> **DIRECTIONS FOR THIS TASK**:
When the line with "rodeada por verdes montañas." appears below, start repeating lines exactly, and keep going through the line with "100 USD, studie"; add nothing outside that span.
(DATA TO USE)
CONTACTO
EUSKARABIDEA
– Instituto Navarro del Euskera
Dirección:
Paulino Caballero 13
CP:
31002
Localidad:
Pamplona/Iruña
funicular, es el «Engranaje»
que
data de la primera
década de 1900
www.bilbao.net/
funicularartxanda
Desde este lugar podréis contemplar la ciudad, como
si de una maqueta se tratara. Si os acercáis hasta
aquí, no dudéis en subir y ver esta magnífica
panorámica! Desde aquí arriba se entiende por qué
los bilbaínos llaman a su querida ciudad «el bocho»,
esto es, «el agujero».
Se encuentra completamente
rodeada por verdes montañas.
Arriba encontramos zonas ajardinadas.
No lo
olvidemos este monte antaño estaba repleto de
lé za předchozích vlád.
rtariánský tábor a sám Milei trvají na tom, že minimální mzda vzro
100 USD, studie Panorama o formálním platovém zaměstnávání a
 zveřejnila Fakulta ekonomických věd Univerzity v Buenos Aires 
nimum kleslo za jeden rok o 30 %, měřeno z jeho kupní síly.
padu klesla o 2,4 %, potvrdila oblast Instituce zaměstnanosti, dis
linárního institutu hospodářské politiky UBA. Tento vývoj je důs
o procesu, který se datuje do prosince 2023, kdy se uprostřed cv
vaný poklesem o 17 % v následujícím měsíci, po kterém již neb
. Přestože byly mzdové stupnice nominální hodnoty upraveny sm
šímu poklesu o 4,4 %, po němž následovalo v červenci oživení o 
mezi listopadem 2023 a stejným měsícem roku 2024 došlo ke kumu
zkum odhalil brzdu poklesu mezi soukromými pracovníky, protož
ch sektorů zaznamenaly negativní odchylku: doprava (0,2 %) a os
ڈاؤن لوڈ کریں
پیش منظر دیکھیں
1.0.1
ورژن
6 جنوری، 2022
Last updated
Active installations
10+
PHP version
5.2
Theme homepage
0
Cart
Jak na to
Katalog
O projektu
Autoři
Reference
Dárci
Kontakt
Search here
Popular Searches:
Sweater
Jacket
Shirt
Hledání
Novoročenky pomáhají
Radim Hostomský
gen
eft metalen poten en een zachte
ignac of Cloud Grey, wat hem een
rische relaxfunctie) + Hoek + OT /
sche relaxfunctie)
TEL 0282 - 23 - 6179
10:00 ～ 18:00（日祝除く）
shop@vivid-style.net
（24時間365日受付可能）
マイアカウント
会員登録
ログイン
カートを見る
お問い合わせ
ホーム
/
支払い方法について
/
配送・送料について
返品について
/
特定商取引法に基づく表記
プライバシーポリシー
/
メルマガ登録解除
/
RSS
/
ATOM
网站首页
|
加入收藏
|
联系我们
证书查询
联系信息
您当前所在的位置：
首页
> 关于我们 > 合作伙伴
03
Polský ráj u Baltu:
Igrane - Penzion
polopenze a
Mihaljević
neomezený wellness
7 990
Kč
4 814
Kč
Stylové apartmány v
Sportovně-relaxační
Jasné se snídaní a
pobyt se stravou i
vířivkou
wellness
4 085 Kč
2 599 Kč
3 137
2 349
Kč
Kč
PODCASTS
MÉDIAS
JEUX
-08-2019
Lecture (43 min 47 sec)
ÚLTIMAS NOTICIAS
(End DATA TO USE)
> **OUTPUT FOR THIS TASK**:
rodeada por verdes montañas.
Arriba encontramos zonas ajardinadas.
No lo
olvidemos este monte antaño estaba repleto de
lé za předchozích vlád.
rtariánský tábor a sám Milei trvají na tom, že minimální mzda vzro
100 USD, studie Panorama o formálním platovém zaměstnávání a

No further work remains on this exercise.